At this point, the calcined montmorillonite at a distance of 5 cm from the root of the plant was removed as a sample by a hole, and the number of calcined montmorillonites to which the VA mycelium was attached was measured.

The average value per five flower pots is shown in the 1st table | surface with the number of VA mycorrhizal bacteria attached to total calcined montmorillonite allowance as a mycelial adhesion rate. As a control example, five of the ten pots without spraying the drug were randomly extracted, and the samples were taken out in the same shape to obtain the hyphae attachment rate of the five pollen sugars (Comparative Example 1). Once a week, the cultivation continued for a month, after which the spraying of liquid liquid fertilizer was stopped.

At that time, 300 ml of the same concentration was sprayed on the five pots sprayed with the medicine (Example 2), and another new pollen (not sprayed with the medicine in one month of cultivation) was sprayed with the same concentration on the five pots. Sprayed 300 ml each (Example 3). As a control, the remaining five pots were not sprayed with a medicament. (Comparative Example 2)

After stopping the supply of water liquid fertilizer and leaving it for 20 days, the pots were turned upside down and the calcined montmorillonite containing corn root and VA mycorrhizal was spread on the vinyl sheet.

The coarse roots of corn were removed and dried in the dark at 15 ° C. intact.

The sample thus obtained was randomly sampled from three places by 1 g per flower pot and the average value of the number of spores attached was measured.

The average value of the values obtained by the five flower pots of each example is shown in a 1st table | surface as VA mycorrhizal spore count.

[Examples 4 and 5 Comparative Examples 3 and 4]

The use of calcined aperitite in place of calcined montmorillonite as the carrier for inoculation and the use of glomus caldonium (Example 4) or glomus Mosesae (Example 5) in place of the glomus facilitum Others repeated the same operation as Example 2.

The number of spores adhered in the same manner as in Example 2 was measured. The average number is shown in a 2nd table | surface.

The same operation as in Example 4 was repeated except that no drug was sprayed (Comparative Example 3).

The same operation as in Example 5 was repeated except that no chemicals were sprayed (Comparative Example 4).

The number of spores adhered in the same manner as in Example 2 was measured.

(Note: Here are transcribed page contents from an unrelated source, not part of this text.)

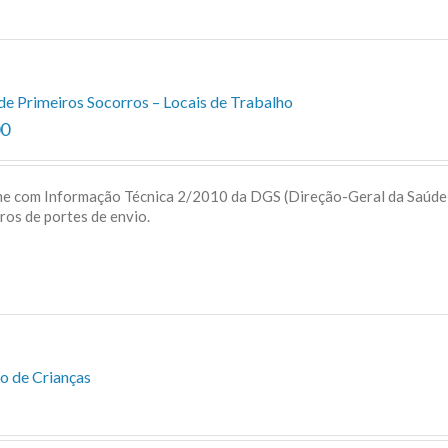
de Primeiros Socorros – Locais de Trabalho
00
me com Informação Técnica 2/2010 da DGS (Direção-Geral da Saúd
uros de portes de envio.
o de Crianças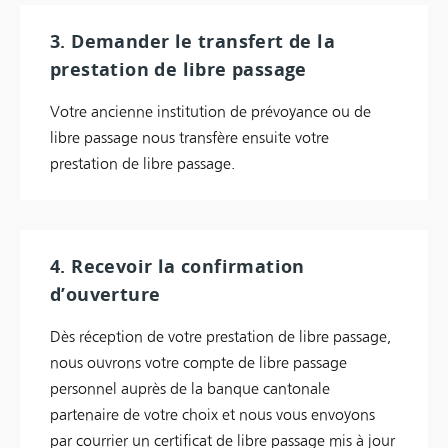
3. Demander le transfert de la
prestation de libre passage
Votre ancienne institution de prévoyance ou de
libre passage nous transfère ensuite votre
prestation de libre passage.
4. Recevoir la confirmation
d’ouverture
Dès réception de votre prestation de libre passage,
nous ouvrons votre compte de libre passage
personnel auprès de la banque cantonale
partenaire de votre choix et nous vous envoyons
par courrier un certificat de libre passage mis à jour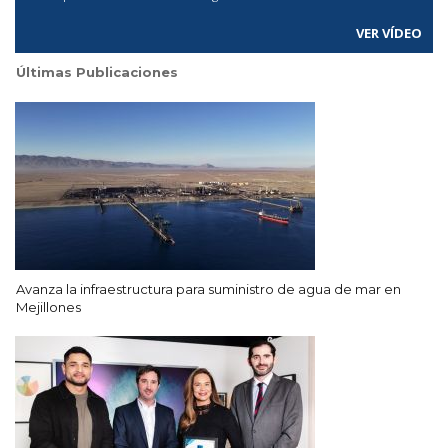
VER VÍDEO
Últimas Publicaciones
Avanza la infraestructura para suministro de agua de mar en
Mejillones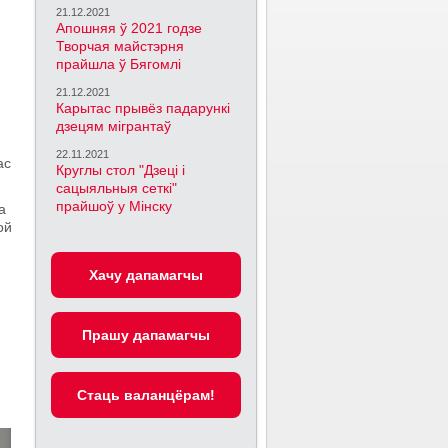
21.12.2021
Апошняя ў 2021 годзе
Творчая майстэрня
прайшла ў Бягомлі
21.12.2021
Карытас прывёз падарункі
дзецям мігрантаў
22.11.2021
ас
Круглы стол "Дзеці і
сацыяльныя сеткі"
прайшоў у Мінску
а
ой
Хачу дапамагчы
Прашу дапамагчы
Cтаць валанцёрам!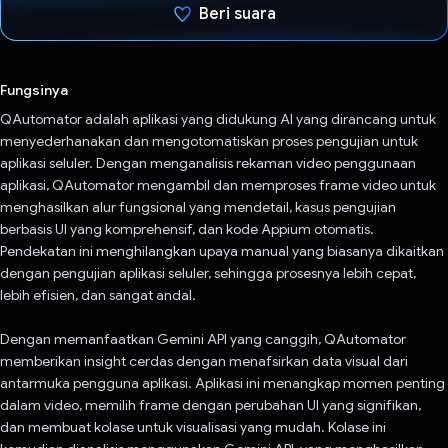
Beri suara
Telah memilih.
Fungsinya
QAutomator adalah aplikasi yang didukung AI yang dirancang untuk
menyederhanakan dan mengotomatiskan proses pengujian untuk
aplikasi seluler. Dengan menganalisis rekaman video penggunaan
aplikasi, QAutomator mengambil dan memproses frame video untuk
menghasilkan alur fungsional yang mendetail, kasus pengujian
berbasis UI yang komprehensif, dan kode Appium otomatis.
Pendekatan ini menghilangkan upaya manual yang biasanya dikaitkan
dengan pengujian aplikasi seluler, sehingga prosesnya lebih cepat,
lebih efisien, dan sangat andal.
Dengan memanfaatkan Gemini API yang canggih, QAutomator
memberikan insight cerdas dengan menafsirkan data visual dari
antarmuka pengguna aplikasi. Aplikasi ini menangkap momen penting
dalam video, memilih frame dengan perubahan UI yang signifikan,
dan membuat kolase untuk visualisasi yang mudah. Kolase ini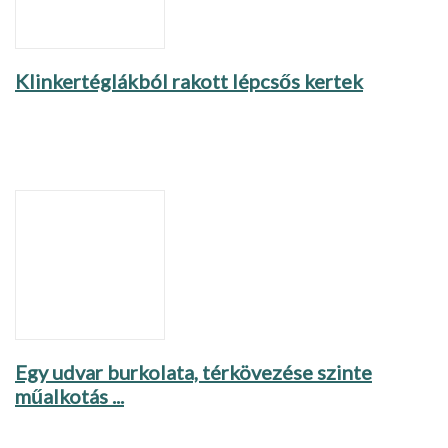
Klinkertéglákból rakott lépcsős kertek
Egy udvar burkolata, térkövezése szinte
műalkotás ...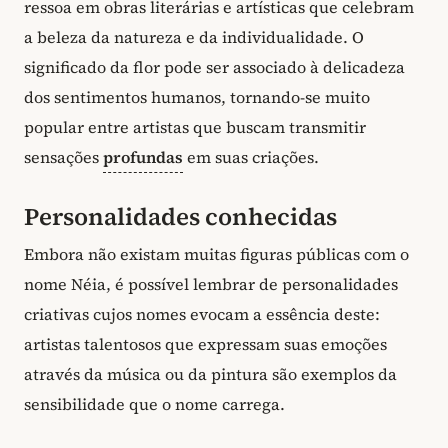
ressoa em obras literárias e artísticas que celebram
a beleza da natureza e da individualidade. O
significado da flor pode ser associado à delicadeza
dos sentimentos humanos, tornando-se muito
popular entre artistas que buscam transmitir
sensações
profundas
em suas criações.
Personalidades conhecidas
Embora não existam muitas figuras públicas com o
nome Néia, é possível lembrar de personalidades
criativas cujos nomes evocam a essência deste:
artistas talentosos que expressam suas emoções
através da música ou da pintura são exemplos da
sensibilidade que o nome carrega.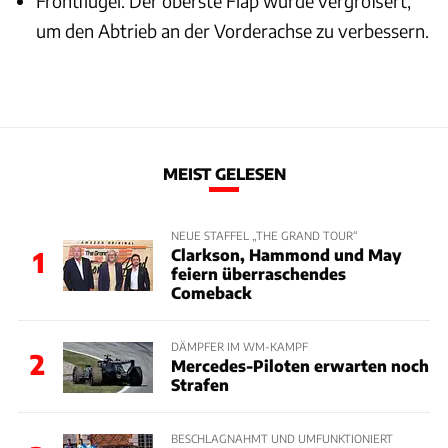
Frontflügel: Der oberste Flap wurde vergrößert,
um den Abtrieb an der Vorderachse zu verbessern.
MEIST GELESEN
NEUE STAFFEL „THE GRAND TOUR“
Clarkson, Hammond und May
1
feiern überraschendes
Comeback
DÄMPFER IM WM-KAMPF
2
Mercedes-Piloten erwarten noch
Strafen
BESCHLAGNAHMT UND UMFUNKTIONIERT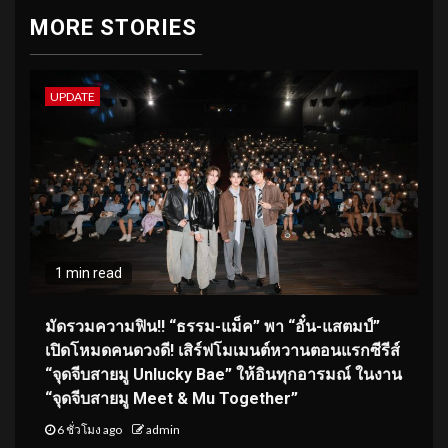
MORE STORIES
UPDATE
1 min read
มัดรวมความฟิน!! “ธรรม-แม็ค” พา “อั๋น-แสตมป์”
เปิดโหมดคนดวงดี! เสิร์ฟโมเมนต์หวานตอนแรกซีรีส์
“จุดจีบสายมู Unlucky Bae” ให้อินทุกอารมณ์ ในงาน
“จุดจีบสายมู Meet & Mu Together”
6 ชั่วโมง ago
admin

The average number is shown in a 2nd table | surface.

Applicants are willing to provide samples of Glomus Calidonium or Glomus Mosesae at the request of any party.

According to the method of the present invention, the mycelial growth of VA mycorrhizal fungi is faster, and the formation of spores is also promoted. In addition, microbial contamination is also prevented by spraying drugs. Therefore, the VA mycorrhizal fungi having high spore density and excellent activity can be produced at low cost.

Therefore, VA mycorrhizal agent obtained by the present invention is effectively used as a practical material.

Claims (4)

In the preparation of VA mycorrhizal inoculation by cultivating a plant infected with VA mycorrhizal in the presence of a VA mycorrhizal inoculation carrier, Formula (I) [Wherein R ¹ is a hydrogen atom or a methyl group, R ² is an oxygen atom or a sulfur atom, R ³ is an alkyl group having 2-4 carbon atoms, 1-methyl-2propyl group or an allyl group, n is 2-5, m is 0 or 1 shows each.] A method for producing a VA mycobacterial inoculum, wherein the compound represented by the above is added to a VA mycobacterium inoculation carrier. The VA mycorrhizal fungus of claim 1, wherein the VA mycorrhizal fungus is at least one selected from the group consisting of at least gigaspora, acaulospora, entrophosphora, sclerosistis, skatellospora, and glomus. Preparation of Inoculum. The method of claim 1, wherein the VA mycorrhizal inoculation carrier is at least one member selected from the group consisting of calcined attapulite, calcined montmorillonite, calcined diatomaceous earth, zeolite, calcined amber clay, and pumice. The method of claim 1, wherein the compound of formula (I) is propyl-3- (dimethylamino) propyl carbamate hydrochloride.